» EXTRACT:
----------
There’s a good chance you don’t know the name of your state auditor, or whether your state is one of the 24 that elects someone to that position. There’s an even better chance that you can’t name Kentucky’s auditor.
But the Kentucky state auditor’s election this year will be among the most interesting and important races in the country, even though it will take place in the shadow of the state’s heated gubernatorial contest and the run-up to the 2020 presidential election.
That’s because Christopher Tobe, an independent financial adviser who is one of four Democrats running for the position, has promised to wield the office’s powers in a way they haven’t been used before — not in Kentucky and maybe not anywhere else — in an effort to clean up the state’s worst-in-the-nation public pension system.
Tobe, a former member of the board that oversees the majority of Kentucky’s pension system, has pledged to use the auditor’s subpoena power to force the board to open its books. That would be a move toward what he calls “radical transparency.” It could, in theory, expose the state’s overreliance on risky hedge fund and private equity investments that Tobe argues have led to corruption and Wall Street excesses and contributed to the pension system’s state of ruin.
The Kentucky pension system, Tobe said, “has become kind of a gravy train” that benefits everyone except the thousands of state workers whose retirements are at risk. “I just want to shine the light on all this stuff,” he said. “Nobody’s bothered to look.”
----------
» RAW DATA:
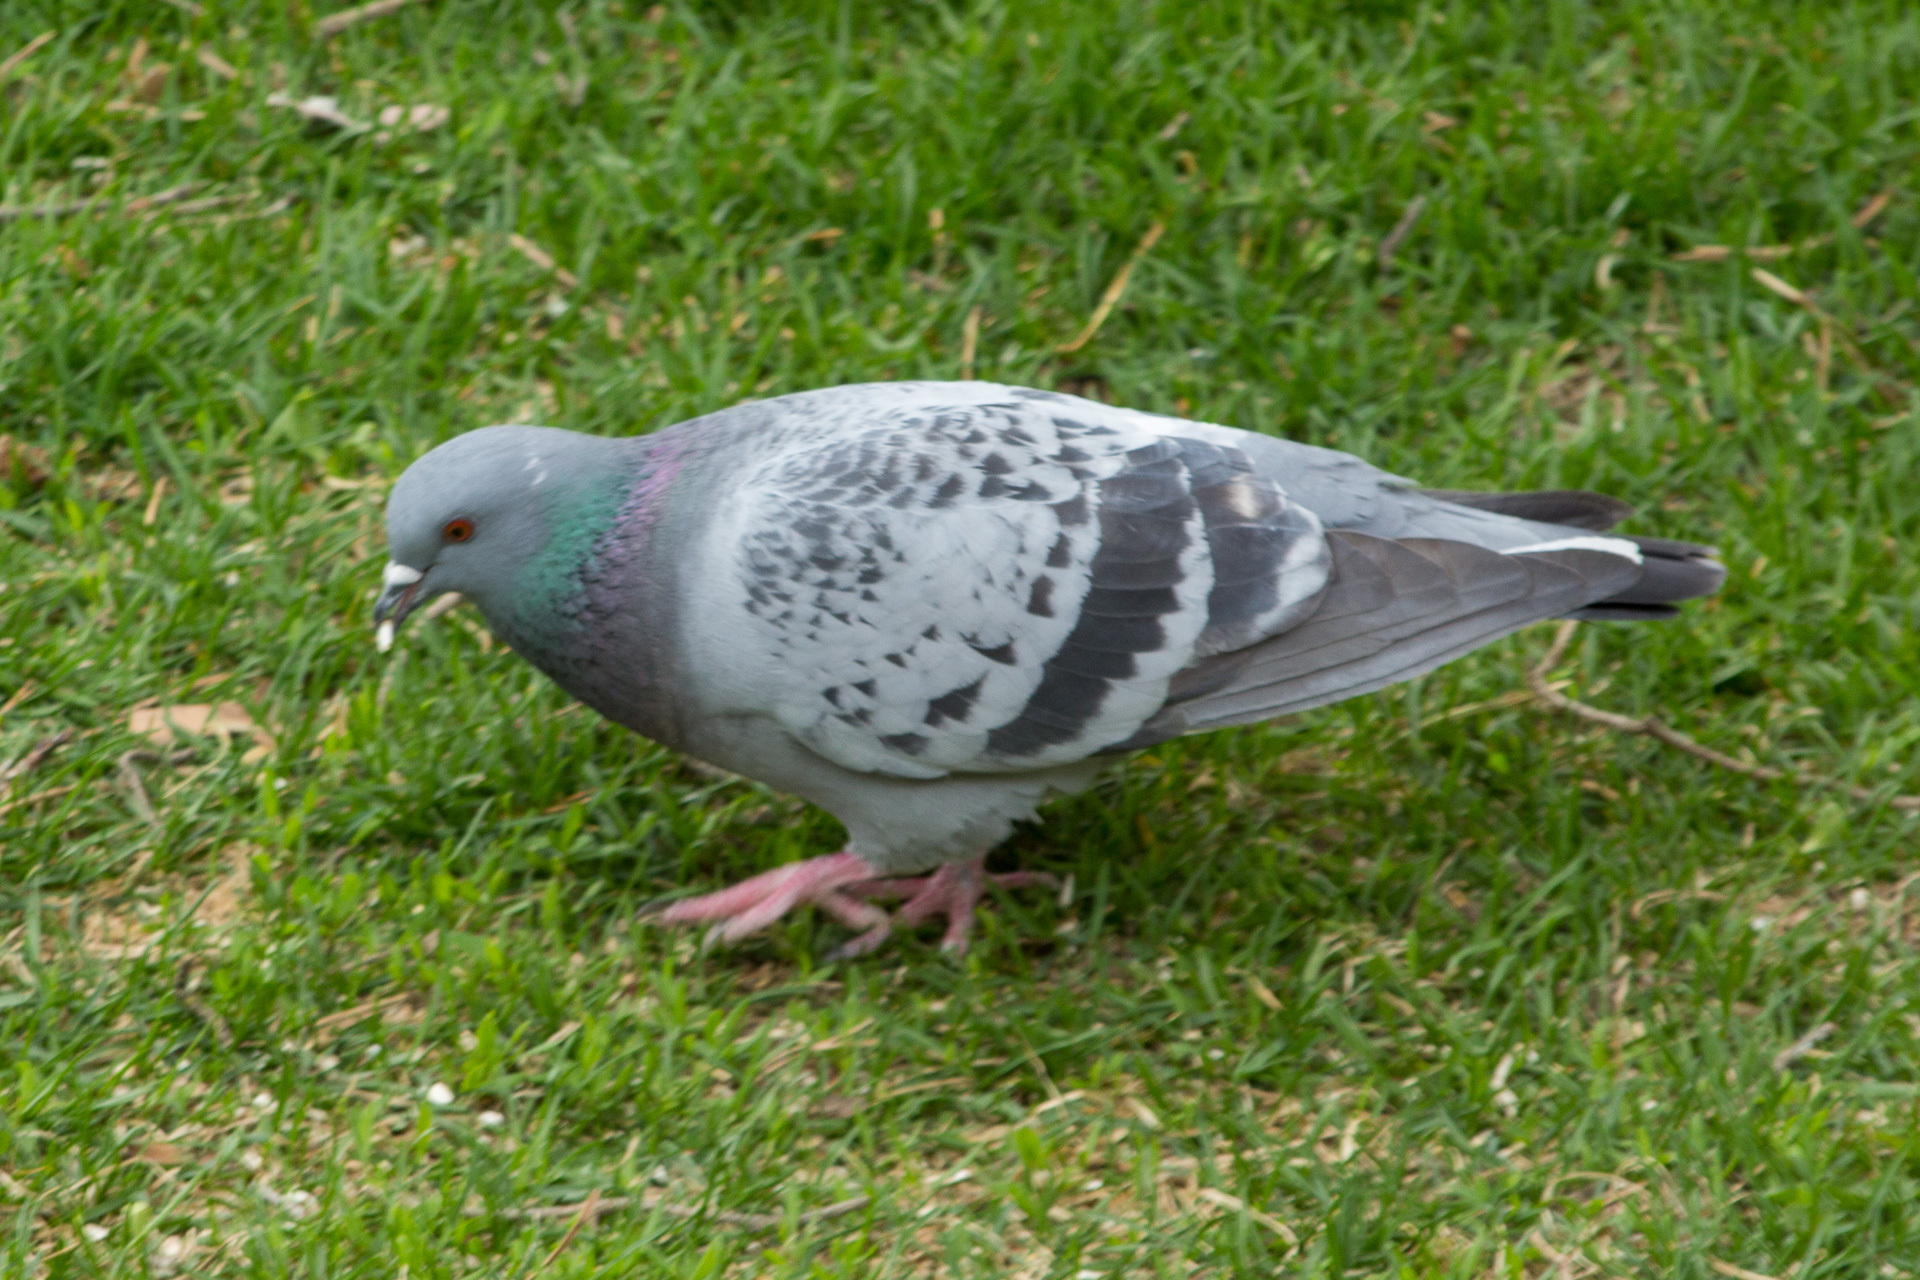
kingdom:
----------
» REQUESTS:
1: Transcribe the passage in the article on the Kentucky state auditor race, starting at "That’s because Christopher" and ending at "public pension system.".
2: In the article on the Kentucky state auditor race, what does Tobe call the move of forcing the pension board to open its books?

» PER-TASK ANSWERS:
1:
That’s because Christopher Tobe, an independent financial adviser who is one of four Democrats running for the position, has promised to wield the office’s powers in a way they haven’t been used before — not in Kentucky and maybe not anywhere else — in an effort to clean up the state’s worst-in-the-nation public pension system.

2: He calls it "radical transparency."